** Opening Record excerpts block **

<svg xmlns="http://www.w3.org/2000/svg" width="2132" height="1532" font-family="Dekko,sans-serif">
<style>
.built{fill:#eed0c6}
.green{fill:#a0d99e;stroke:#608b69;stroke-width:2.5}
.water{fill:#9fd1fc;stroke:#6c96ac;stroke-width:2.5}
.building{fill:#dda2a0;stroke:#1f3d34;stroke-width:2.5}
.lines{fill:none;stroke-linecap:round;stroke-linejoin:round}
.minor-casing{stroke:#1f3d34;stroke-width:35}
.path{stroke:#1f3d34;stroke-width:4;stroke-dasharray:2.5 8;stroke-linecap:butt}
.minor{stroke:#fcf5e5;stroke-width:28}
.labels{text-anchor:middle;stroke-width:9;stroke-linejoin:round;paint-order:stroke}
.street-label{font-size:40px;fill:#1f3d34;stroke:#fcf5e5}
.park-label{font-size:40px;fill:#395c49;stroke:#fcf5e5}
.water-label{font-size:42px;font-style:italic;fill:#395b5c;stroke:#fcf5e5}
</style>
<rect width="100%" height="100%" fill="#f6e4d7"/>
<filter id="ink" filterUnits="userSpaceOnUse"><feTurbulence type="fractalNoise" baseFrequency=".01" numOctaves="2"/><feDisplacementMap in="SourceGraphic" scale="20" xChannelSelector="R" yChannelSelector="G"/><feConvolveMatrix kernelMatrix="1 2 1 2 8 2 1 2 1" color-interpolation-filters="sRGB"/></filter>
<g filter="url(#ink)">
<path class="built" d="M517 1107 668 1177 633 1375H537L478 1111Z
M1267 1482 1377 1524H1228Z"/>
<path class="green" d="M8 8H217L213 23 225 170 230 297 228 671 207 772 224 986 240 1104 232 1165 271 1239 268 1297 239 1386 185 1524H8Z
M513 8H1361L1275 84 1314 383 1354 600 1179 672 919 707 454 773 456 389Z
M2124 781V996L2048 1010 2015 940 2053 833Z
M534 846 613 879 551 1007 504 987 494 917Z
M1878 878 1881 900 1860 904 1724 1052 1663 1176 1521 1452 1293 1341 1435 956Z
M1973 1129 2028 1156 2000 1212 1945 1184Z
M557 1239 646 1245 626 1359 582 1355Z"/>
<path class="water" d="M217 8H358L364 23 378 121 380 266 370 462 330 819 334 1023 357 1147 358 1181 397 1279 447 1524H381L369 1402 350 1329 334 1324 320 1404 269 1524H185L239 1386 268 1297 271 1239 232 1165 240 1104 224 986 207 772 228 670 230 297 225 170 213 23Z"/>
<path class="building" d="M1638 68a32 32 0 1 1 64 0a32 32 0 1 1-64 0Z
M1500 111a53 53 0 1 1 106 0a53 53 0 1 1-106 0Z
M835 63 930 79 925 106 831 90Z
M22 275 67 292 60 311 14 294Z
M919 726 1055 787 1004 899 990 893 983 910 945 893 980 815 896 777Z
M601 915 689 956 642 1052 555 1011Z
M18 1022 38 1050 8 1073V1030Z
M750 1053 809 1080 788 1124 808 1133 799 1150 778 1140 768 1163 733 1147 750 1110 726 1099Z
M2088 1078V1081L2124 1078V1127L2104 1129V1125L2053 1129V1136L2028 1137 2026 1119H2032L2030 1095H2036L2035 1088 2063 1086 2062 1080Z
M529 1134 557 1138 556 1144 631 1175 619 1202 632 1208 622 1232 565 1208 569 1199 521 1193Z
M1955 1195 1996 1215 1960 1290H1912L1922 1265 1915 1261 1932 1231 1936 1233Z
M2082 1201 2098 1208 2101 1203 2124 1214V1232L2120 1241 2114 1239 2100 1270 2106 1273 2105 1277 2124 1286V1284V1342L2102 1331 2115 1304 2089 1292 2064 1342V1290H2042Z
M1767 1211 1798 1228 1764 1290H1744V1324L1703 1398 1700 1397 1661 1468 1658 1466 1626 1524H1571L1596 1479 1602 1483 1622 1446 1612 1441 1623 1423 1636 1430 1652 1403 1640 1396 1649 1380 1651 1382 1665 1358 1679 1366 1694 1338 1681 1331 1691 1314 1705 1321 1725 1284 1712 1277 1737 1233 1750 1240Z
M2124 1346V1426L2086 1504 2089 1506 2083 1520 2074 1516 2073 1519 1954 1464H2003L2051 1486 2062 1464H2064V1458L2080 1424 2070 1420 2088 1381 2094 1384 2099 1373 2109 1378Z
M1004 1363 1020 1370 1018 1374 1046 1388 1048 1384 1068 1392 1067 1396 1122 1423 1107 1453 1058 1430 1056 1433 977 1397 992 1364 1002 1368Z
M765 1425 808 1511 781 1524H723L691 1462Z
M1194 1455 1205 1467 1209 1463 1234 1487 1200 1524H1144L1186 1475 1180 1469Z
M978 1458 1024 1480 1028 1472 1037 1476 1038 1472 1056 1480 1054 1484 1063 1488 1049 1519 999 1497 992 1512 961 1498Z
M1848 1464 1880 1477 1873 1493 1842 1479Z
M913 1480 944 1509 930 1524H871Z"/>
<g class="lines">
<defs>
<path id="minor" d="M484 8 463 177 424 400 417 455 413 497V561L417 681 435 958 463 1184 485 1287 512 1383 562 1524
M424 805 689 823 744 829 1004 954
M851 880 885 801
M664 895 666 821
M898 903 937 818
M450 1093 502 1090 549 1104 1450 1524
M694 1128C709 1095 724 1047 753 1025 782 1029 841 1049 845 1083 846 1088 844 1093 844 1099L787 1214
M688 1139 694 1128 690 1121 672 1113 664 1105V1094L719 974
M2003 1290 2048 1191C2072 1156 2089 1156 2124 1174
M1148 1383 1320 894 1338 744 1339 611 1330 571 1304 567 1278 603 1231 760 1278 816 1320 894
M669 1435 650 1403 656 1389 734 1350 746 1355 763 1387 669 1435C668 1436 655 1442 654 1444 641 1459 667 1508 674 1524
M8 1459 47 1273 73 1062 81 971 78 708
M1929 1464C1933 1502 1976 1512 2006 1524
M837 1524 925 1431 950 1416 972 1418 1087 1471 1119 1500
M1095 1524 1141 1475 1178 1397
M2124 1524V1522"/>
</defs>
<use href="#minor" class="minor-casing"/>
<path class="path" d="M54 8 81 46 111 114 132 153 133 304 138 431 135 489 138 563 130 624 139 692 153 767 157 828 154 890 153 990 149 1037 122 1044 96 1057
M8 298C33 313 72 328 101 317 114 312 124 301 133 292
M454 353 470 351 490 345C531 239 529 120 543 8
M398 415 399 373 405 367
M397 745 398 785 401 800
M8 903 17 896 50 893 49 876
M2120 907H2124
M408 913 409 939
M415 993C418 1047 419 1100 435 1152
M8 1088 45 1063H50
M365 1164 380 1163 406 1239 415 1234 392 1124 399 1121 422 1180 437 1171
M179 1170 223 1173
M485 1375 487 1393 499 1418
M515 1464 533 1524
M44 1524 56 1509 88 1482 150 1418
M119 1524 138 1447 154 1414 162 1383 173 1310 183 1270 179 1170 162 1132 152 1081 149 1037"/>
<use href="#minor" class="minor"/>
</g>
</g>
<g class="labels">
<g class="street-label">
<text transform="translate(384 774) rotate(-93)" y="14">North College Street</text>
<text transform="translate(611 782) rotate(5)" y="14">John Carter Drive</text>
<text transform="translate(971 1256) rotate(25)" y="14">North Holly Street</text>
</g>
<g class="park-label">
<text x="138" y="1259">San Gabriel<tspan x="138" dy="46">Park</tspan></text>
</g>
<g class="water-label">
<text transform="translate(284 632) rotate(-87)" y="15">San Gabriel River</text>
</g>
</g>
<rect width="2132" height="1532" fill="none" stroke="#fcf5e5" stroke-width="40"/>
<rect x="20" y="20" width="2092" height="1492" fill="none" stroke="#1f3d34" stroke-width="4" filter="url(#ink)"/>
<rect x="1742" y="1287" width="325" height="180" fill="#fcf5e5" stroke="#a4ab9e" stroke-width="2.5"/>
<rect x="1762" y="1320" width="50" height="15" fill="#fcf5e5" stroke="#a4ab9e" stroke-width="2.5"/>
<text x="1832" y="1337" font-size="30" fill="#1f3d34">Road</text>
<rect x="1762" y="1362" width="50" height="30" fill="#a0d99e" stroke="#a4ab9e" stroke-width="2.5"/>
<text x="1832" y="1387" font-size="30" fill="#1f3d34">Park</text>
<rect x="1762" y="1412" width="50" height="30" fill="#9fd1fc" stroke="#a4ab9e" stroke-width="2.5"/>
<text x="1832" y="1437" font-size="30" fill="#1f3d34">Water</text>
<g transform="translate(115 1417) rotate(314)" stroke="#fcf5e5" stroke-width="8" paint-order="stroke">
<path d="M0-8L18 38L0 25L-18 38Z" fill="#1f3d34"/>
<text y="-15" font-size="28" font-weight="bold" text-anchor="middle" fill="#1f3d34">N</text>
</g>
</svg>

** Closing Record excerpts block **

[What is expected]: Quote only the lines from the one containing "M485 1375 487 1393 499 1418" through the final line of the records, with both ends included.

[Task answer]:
M485 1375 487 1393 499 1418
M515 1464 533 1524
M44 1524 56 1509 88 1482 150 1418
M119 1524 138 1447 154 1414 162 1383 173 1310 183 1270 179 1170 162 1132 152 1081 149 1037"/>
<use href="#minor" class="minor"/>
</g>
</g>
<g class="labels">
<g class="street-label">
<text transform="translate(384 774) rotate(-93)" y="14">North College Street</text>
<text transform="translate(611 782) rotate(5)" y="14">John Carter Drive</text>
<text transform="translate(971 1256) rotate(25)" y="14">North Holly Street</text>
</g>
<g class="park-label">
<text x="138" y="1259">San Gabriel<tspan x="138" dy="46">Park</tspan></text>
</g>
<g class="water-label">
<text transform="translate(284 632) rotate(-87)" y="15">San Gabriel River</text>
</g>
</g>
<rect width="2132" height="1532" fill="none" stroke="#fcf5e5" stroke-width="40"/>
<rect x="20" y="20" width="2092" height="1492" fill="none" stroke="#1f3d34" stroke-width="4" filter="url(#ink)"/>
<rect x="1742" y="1287" width="325" height="180" fill="#fcf5e5" stroke="#a4ab9e" stroke-width="2.5"/>
<rect x="1762" y="1320" width="50" height="15" fill="#fcf5e5" stroke="#a4ab9e" stroke-width="2.5"/>
<text x="1832" y="1337" font-size="30" fill="#1f3d34">Road</text>
<rect x="1762" y="1362" width="50" height="30" fill="#a0d99e" stroke="#a4ab9e" stroke-width="2.5"/>
<text x="1832" y="1387" font-size="30" fill="#1f3d34">Park</text>
<rect x="1762" y="1412" width="50" height="30" fill="#9fd1fc" stroke="#a4ab9e" stroke-width="2.5"/>
<text x="1832" y="1437" font-size="30" fill="#1f3d34">Water</text>
<g transform="translate(115 1417) rotate(314)" stroke="#fcf5e5" stroke-width="8" paint-order="stroke">
<path d="M0-8L18 38L0 25L-18 38Z" fill="#1f3d34"/>
<text y="-15" font-size="28" font-weight="bold" text-anchor="middle" fill="#1f3d34">N</text>
</g>
</svg>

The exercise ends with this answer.